In un allestimento fortemente emotivo, che alterna la riproduzione di scene rupestri di guerra alla grafica
degli anni Novanta sui temi della globalizzazione, dei diritti umani, della guerra, troviamo le serigrafie
dell’artista americana Luba Lukova “Peace” e quelle della serie ”Crime”, che si alternano a storiche
lance in ferro e legno, scudi in stoffa e vimini, coltelli e altri strumenti bellici delle diverse tribù del Congo,
e ancora ad armi per la caccia all’uomo e un cranio-trofeo della Nuova Guinea.
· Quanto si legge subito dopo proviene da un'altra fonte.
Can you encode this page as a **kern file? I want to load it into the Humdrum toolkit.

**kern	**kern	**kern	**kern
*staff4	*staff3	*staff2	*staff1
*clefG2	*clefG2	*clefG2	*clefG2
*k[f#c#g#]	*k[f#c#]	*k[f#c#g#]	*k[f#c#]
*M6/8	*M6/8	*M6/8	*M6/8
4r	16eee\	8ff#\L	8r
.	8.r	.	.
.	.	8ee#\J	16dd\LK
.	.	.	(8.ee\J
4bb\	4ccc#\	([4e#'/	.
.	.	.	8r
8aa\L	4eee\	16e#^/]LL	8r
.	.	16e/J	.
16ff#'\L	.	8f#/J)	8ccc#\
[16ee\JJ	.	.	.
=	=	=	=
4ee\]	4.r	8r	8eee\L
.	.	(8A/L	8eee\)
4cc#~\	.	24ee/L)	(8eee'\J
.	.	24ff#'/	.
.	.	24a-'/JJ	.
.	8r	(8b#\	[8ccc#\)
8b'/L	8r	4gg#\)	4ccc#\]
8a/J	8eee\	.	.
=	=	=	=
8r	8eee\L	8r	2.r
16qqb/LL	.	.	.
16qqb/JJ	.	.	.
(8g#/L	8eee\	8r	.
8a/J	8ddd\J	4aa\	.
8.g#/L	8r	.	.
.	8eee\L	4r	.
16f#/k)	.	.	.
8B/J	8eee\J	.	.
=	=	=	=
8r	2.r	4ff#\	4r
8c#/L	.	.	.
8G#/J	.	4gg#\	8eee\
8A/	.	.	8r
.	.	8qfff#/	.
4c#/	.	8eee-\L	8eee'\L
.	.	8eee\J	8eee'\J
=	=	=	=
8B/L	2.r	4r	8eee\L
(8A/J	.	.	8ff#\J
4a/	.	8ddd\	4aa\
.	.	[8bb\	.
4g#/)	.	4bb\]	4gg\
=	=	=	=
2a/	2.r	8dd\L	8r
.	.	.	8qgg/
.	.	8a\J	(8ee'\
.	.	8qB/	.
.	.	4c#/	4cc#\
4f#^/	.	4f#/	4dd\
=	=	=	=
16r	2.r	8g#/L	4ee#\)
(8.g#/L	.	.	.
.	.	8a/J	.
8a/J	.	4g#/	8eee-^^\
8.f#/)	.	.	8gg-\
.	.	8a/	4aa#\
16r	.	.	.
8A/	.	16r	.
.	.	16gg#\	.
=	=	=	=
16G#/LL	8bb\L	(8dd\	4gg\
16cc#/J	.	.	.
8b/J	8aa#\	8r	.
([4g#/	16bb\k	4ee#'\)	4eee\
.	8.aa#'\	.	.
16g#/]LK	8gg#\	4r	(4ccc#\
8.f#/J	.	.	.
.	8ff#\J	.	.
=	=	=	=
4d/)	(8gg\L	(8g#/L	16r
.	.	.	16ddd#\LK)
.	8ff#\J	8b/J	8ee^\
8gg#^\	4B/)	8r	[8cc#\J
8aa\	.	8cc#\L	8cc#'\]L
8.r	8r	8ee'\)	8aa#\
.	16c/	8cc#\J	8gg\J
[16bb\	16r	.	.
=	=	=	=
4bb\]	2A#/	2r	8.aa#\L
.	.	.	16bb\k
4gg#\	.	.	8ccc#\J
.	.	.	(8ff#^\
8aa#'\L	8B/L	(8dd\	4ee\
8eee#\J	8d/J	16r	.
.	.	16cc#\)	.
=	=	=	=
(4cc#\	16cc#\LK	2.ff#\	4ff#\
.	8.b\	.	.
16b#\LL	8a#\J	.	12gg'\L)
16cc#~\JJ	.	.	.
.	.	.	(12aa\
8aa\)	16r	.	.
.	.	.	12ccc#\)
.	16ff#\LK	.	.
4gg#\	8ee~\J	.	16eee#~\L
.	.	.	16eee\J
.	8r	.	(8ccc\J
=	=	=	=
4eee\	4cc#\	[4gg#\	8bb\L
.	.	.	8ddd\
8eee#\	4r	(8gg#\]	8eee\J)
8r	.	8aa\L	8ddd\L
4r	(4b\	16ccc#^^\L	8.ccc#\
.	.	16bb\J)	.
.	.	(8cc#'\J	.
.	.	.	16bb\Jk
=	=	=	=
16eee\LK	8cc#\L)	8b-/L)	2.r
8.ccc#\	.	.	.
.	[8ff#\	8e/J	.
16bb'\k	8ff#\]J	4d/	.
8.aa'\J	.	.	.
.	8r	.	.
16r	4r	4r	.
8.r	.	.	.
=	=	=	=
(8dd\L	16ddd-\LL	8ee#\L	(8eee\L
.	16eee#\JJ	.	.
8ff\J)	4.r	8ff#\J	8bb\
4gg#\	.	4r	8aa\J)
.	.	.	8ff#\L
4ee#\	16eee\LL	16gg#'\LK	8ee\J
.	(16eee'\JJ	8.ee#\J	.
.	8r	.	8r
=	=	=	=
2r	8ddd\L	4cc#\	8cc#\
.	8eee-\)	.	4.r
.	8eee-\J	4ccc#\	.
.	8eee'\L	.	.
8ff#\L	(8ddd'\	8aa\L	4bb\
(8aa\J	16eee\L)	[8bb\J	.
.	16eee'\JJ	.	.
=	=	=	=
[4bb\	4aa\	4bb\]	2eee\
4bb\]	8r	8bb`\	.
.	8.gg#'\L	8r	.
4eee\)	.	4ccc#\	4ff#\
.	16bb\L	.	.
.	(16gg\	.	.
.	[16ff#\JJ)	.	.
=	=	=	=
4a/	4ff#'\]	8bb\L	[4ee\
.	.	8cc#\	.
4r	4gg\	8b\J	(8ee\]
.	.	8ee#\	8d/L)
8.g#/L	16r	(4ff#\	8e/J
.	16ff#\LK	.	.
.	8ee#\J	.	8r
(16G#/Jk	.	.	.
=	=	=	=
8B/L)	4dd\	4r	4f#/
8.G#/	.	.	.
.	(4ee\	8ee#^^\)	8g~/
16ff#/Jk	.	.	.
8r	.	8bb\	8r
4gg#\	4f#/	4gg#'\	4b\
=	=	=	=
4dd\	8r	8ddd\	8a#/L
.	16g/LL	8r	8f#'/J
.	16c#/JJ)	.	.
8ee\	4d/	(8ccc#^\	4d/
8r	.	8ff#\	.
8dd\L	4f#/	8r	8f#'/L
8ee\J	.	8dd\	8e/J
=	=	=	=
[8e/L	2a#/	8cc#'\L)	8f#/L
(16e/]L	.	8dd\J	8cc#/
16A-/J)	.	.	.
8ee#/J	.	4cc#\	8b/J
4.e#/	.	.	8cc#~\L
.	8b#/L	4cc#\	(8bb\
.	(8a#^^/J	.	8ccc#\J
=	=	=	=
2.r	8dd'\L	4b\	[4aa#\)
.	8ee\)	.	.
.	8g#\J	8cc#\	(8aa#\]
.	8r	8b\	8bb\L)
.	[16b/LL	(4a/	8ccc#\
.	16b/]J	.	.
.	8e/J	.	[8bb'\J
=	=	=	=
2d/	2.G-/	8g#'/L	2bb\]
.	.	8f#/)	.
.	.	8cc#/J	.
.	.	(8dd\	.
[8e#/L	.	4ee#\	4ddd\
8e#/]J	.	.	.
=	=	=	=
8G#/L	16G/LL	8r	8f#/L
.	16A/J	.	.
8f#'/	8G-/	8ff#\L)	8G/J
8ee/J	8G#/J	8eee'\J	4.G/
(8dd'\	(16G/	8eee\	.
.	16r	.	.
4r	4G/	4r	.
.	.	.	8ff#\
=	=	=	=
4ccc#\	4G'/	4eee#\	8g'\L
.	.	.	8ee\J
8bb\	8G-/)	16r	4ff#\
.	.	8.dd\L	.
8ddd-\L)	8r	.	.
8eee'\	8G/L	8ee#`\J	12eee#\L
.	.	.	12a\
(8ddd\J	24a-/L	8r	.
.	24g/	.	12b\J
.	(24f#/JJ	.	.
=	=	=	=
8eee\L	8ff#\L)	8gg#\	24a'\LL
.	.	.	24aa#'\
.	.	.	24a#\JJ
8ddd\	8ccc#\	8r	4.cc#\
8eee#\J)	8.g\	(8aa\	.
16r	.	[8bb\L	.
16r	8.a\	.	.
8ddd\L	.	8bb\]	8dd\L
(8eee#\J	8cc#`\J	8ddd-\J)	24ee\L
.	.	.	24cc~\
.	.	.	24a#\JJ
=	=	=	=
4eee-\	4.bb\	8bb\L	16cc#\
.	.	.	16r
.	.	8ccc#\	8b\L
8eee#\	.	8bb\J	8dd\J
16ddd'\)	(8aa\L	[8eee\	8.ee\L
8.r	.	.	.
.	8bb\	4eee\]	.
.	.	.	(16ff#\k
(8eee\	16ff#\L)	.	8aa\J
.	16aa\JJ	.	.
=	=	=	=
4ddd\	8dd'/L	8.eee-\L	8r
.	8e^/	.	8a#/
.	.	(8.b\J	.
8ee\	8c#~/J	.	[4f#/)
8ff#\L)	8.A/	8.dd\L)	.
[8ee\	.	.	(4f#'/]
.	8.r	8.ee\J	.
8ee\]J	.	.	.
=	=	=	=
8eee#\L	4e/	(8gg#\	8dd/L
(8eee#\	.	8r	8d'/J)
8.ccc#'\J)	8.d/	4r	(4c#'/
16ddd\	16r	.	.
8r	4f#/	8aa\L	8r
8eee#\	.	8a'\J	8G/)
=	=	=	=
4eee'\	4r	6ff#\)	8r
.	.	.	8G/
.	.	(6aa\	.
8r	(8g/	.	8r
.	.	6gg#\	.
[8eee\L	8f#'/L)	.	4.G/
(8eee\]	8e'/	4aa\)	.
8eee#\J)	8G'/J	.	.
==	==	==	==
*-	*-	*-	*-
Un exhibit interattivo ideato da Fabrica ci mostra la distribuzione nel tempo e nello spazio di esempi
di violenza etnica e di genocidi del passato, mentre a ricordare il nostro distorto rapporto con la natura,
ecco il filmato di Cisca Bogman “Run astore” sui rifiuti in plastica sulle spiagge, un cappello di castoro
del XVII secolo che l’alta società inglese indossava su ordine di Carlo I d’Inghilterra, contribuendo alla
distruzione della specie e ancora testimonianze degli ecocidi moderni accanto all’esposizione di 10
affascinanti serigrafie di Andy Warhol del 1983 sulle specie animali in estinzione, prestate dalla Feldman
Gallery di New York, e a due exhibit artistici e interattivi – di Eva Sutton ed Enrico Tommaso De Paris
– “Hybridis” e “Cromosoma” sulla manipolazione genetica cui guarda la società moderna.
Quale sarà il futuro dell’umanità? L’interrogativo resta ma se non comprendiamo le nostra storia
e il posto dell’uomo nella natura non potremo capire neppure le ragioni del rispetto dell’ambiente
e degli altri esseri umani e dunque trovare le chiavi della nostra continuità.
“A dispetto delle molteplici e affascinanti differenze riscontrabili nelle diverse regioni e nelle varie società –
scrive Morris - le migliaia di milioni di esseri umani viventi condividono un’eredità genetica sostanzialmente
identica. Possiamo indossare cappelli differenti, ma tutti mostriamo lo stesso sorriso; possiamo parlare
lingue diverse, ma tutte queste si rifanno a una comune radice grammaticale; possiamo celebrare cerimonie
nuziali differenti, ma tutti ci innamoriamo.
Nonostante le diversità del colore della pelle, delle credenze religiose e dei rituali sociali, da un punto
di vista biologico siamo sorprendentemente simili l’uno all’altro”: SCIMMIE NUDE.